Rates are a big wild card. The Fed will certainly begin raising rates at some point in the near-term, though there will be substantial political pressure placed upon Fed Chairman Ben Bernanke to not do so before the 2010 Congressional elections. The global financial market at yearend, fearing that perhaps bubbles had developed in some equity markets, particularly in the BRIC nations, was again investing in dollars, driving the greenback up in an expression of confidence that the U.S. was still a safe place to park money. The quandary is that if Congress and the Administration really expect banks to start lending again, they are going to have to let rates rise. There also is the matter of inflation, which most economists have dismissed as a near-term threat due to the fragile economy and the excess capacity therein. The Fed took a step this week to keep the markets calm on this front by proposing a new Federal Reserve CD program with banks to soak up excess money floating around the economy. To boot, there is a school that believes the Fed will keep rates low long-term in a conscious effort to slowly inflate the nation out of its massive debt obligation. Still, mortgage rates are likely to continue their year-end rise as banks are, after all, in business to make money.

The Election

At yearend 2009, it appeared that whatever mandate Congress and the Administration thought they had at yearend 2008 had vanished.

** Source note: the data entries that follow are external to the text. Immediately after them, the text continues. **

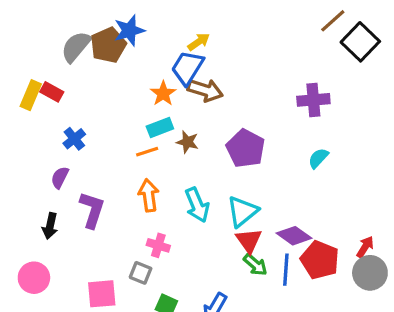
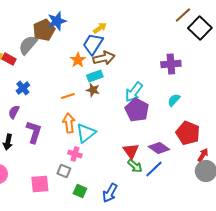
gray semicircle: (76, 47) -> (28, 45), moved
brown arrow: (205, 90) -> (104, 58), turned -30
cyan rectangle: (160, 127) -> (95, 76), moved
purple pentagon: (246, 148) -> (137, 110), moved
cyan arrow: (197, 205) -> (134, 92), moved, turned 60
cyan triangle: (242, 211) -> (86, 133), moved
red pentagon: (320, 260) -> (188, 133), moved
blue line: (286, 270) -> (154, 169), turned 42

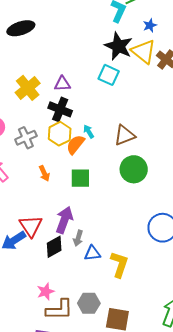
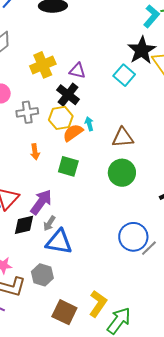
blue triangle: (92, 253) -> (59, 242), size x1.6
yellow L-shape: (119, 264) -> (98, 304), moved
gray hexagon: (89, 303) -> (42, 275), moved

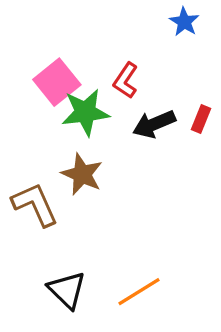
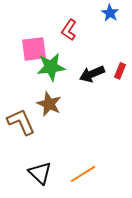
red L-shape: (126, 80) -> (69, 30), moved
pink square: (57, 82) -> (34, 49), turned 32

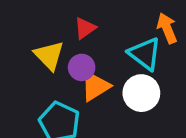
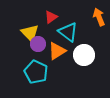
cyan triangle: (145, 54) -> (68, 32), moved
purple circle: (82, 67) -> (38, 44), moved

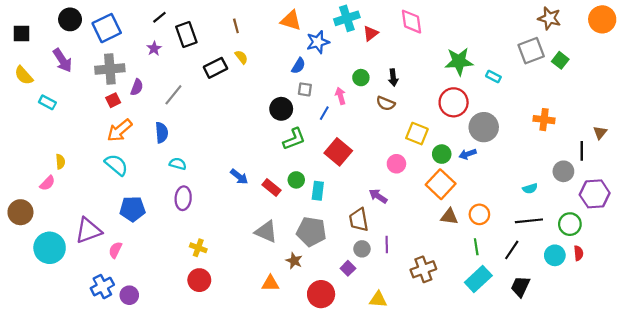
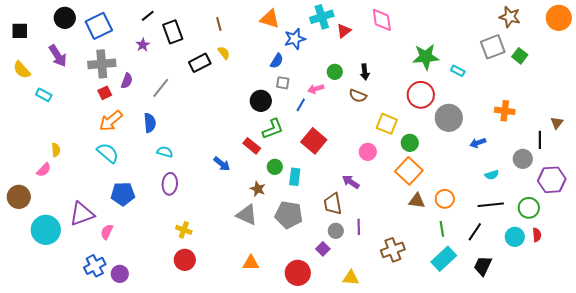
pink arrow: (340, 96) -> (316, 89), turned -91
blue arrow: (468, 154) -> (478, 143), moved
red rectangle: (271, 187) -> (252, 146), moved
brown star: (294, 261) -> (258, 189), moved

Yet both pressed on with an agenda that most polls indicated was not supported by a majority of voters. House-Senate negotiations over the final version of the Democrat health-care overhaul bill loomed for early 2010, and all indications at yearend 2009 that the Democrats intended to proceed full on to the Waxman energy bill, passed by the House but still pending in the Senate. That bill is likely to prove as divisive as the health overhaul. Democrats have 2/3rds of the $787 billion federal stimulus bill passed in early 2009 in their pockets for pre-election spending on all manner of goodies for their constituents, but it remains unclear whether they will be able to buy back the crucial independent voters who by yearend 2009 had wistfully concluded that their votes in 2008 were cast amid a haze of delusional Kumbaya. The result is that Democrats will likely suffer significant defeats at the ballot box and could lose control of the Senate, maybe even the House in the 2010 elections. That could enrage a political left that thought it was ascendant, perhaps leading to social unrest, but a Democratic loss would likely boost confidence in the economy.

If Murphy's Law holds, as usual, in 2010, one or more of the variables noted above, plus many more unmentioned and unimagined, could tip the economy and the housing business back into recession. If it doesn't, both could make it through the year in better shape than they are now, ready to face and even more challenging 2011. Wall St. & Maine earnestly hopes that Congress will repeal Murphy next year, and thus wishes its readers a happy, safe, productive and prosperous 2010.

Oh, and don't forget to check the clocks.